You can invest time into learning new skills that – if chosen carefully – will improve you as a person. You can also waste time on pointless pursuits that will not give you anything in return.

However, there is one key difference: Unlike money, you can’t generate more time. So where are we spending ours, and how can we make the most of it?

It often feels like we’re not using time very efficiently. For example, the average Australian adult spends 13 hours every week watching TV, according to figures collated by the Australian Bureau of Statistics. This means that we spend one month out of every year in front of the tele.

Social Media is another terrible time suck. In fact, marketing firm Sensis found that the average user checks Facebook 31 times per week, up from just 16 visits across the same timeframe in 2011. In total, we waste around 8.5 hours per week trying to keep up with the Digital Joneses on Facebook.

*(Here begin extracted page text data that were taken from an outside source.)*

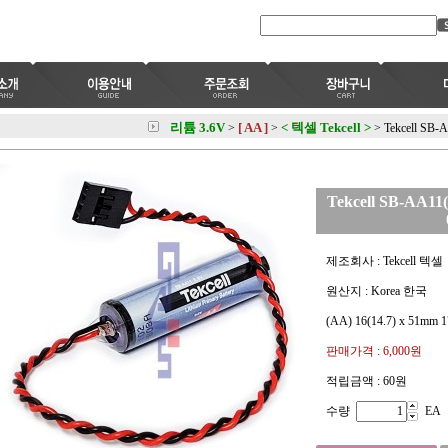
리튬 3.6V
[ AA ]
< 텍셀 Tekcell >
>
>
>
Tekcell SB
Tekcell SB-AA1
제조회사 : Tekcell 텍셀
원산지 : Korea 한국
(AA) 16(14.7) x 51mm 1
판매가격 :
6,000원
적립금액 :
60원
수량
EA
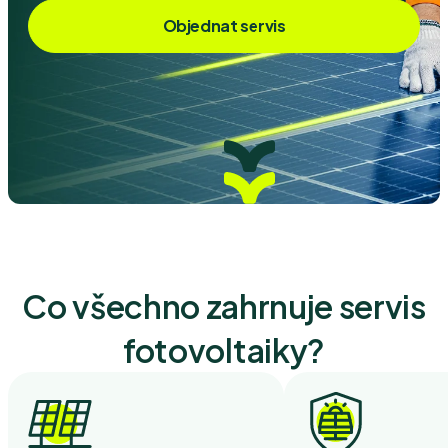
Objednat servis
Co všechno zahrnuje servis
fotovoltaiky?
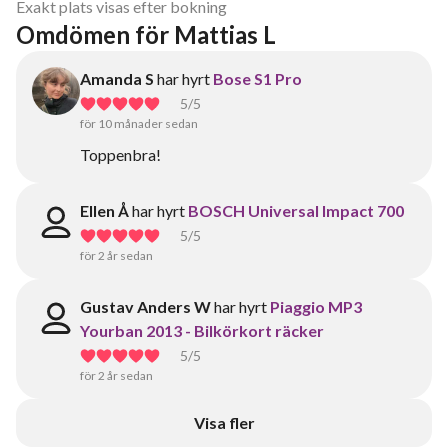
Exakt plats visas efter bokning
Omdömen för Mattias L
Amanda S
har hyrt
Bose S1 Pro
5
/5
för 10 månader sedan
Toppenbra!
Ellen Å
har hyrt
BOSCH Universal Impact 700
5
/5
för 2 år sedan
Gustav Anders W
har hyrt
Piaggio MP3
Yourban 2013 - Bilkörkort räcker
5
/5
för 2 år sedan
Visa fler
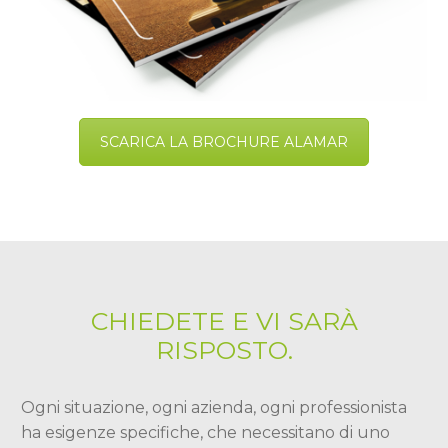
SCARICA LA BROCHURE ALAMAR
CHIEDETE E VI SARÀ
RISPOSTO.
Ogni situazione, ogni azienda, ogni professionista
ha esigenze specifiche, che necessitano di uno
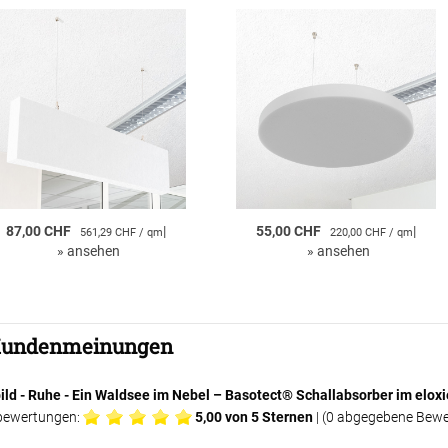
87,00 CHF
|
55,00 CHF
|
561,29 CHF / qm
220,00 CHF / qm
»
ansehen
»
ansehen
undenmeinungen
bild - Ruhe - Ein Waldsee im Nebel – Basotect® Schallabsorber im e
ewertungen:
5,00
von 5 Sternen
| (
0
abgegebene Bewe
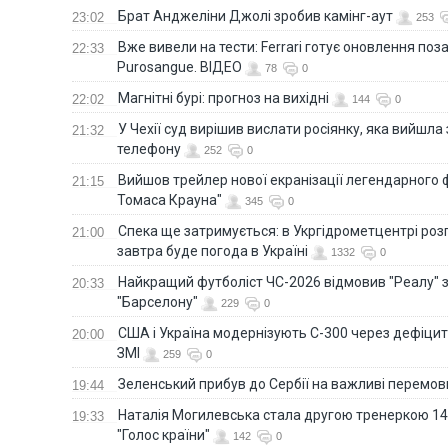
Брат Анджеліни Джолі зробив камінг-аут
23:02
253
Вже вивели на тести: Ferrari готує оновлення по
22:33
Purosangue. ВІДЕО
78
0
Магнітні бурі: прогноз на вихідні
22:02
144
0
У Чехії суд вирішив вислати росіянку, яка вийшла
21:32
телефону
252
0
Вийшов трейлер нової екранізації легендарного
21:15
Томаса Крауна"
345
0
Спека ще затримується: в Укргідрометцентрі роз
21:00
завтра буде погода в Україні
1332
0
Найкращий футболіст ЧС-2026 відмовив "Реалу" 
20:33
"Барселону"
229
0
США і Україна модернізують С-300 через дефіцит р
20:00
ЗМІ
259
0
Зеленський прибув до Сербії на важливі перемо
19:44
Наталія Могилевська стала другою тренеркою 14
19:33
"Голос країни"
142
0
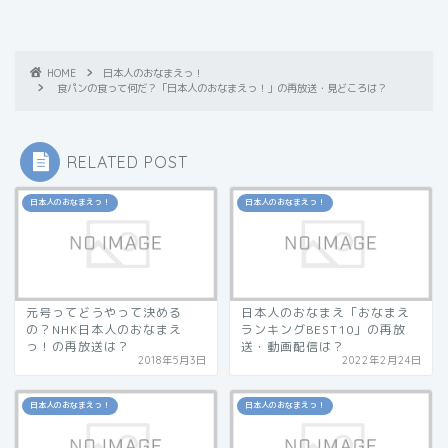
HOME
日本人のおなまえっ！
食パンの食って何だ？「日本人のおなまえっ！」の再放送・見どころは？
RELATED POST
日本人のおなまえっ！
日本人のおなまえっ！
元号ってどうやって決める
日本人のおなまえ「おなまえ
の？NHK日本人のおなまえ
ランキングBEST10」の再放
っ！の再放送は？
送・動画配信は？
2018年5月3日
2022年2月24日
日本人のおなまえっ！
日本人のおなまえっ！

Ultimately, these statistics prove that time is at a premium. While we’re huge proponents of being responsible with money, we’re even bigger supporters of saving time. After all, even the most impressive personal bank account in the world is largely pointless if you don’t have the spare time to use it.

So, what can you do to put more hours back into your day?

Make use of technology: There are countless apps on the market that can help you track how you spend your day and help you form positive and productive habits based off of the results.

Set a structured schedule: With so many things vying for our attention throughout the day, it’s important to consciously set aside structured periods to fulfil certain goals.

Learn to say no: Whether it’s social media feeds or overly inquisitive work colleagues, the modern world is rife with distractions that act as barriers between you and unlocking greater productivity.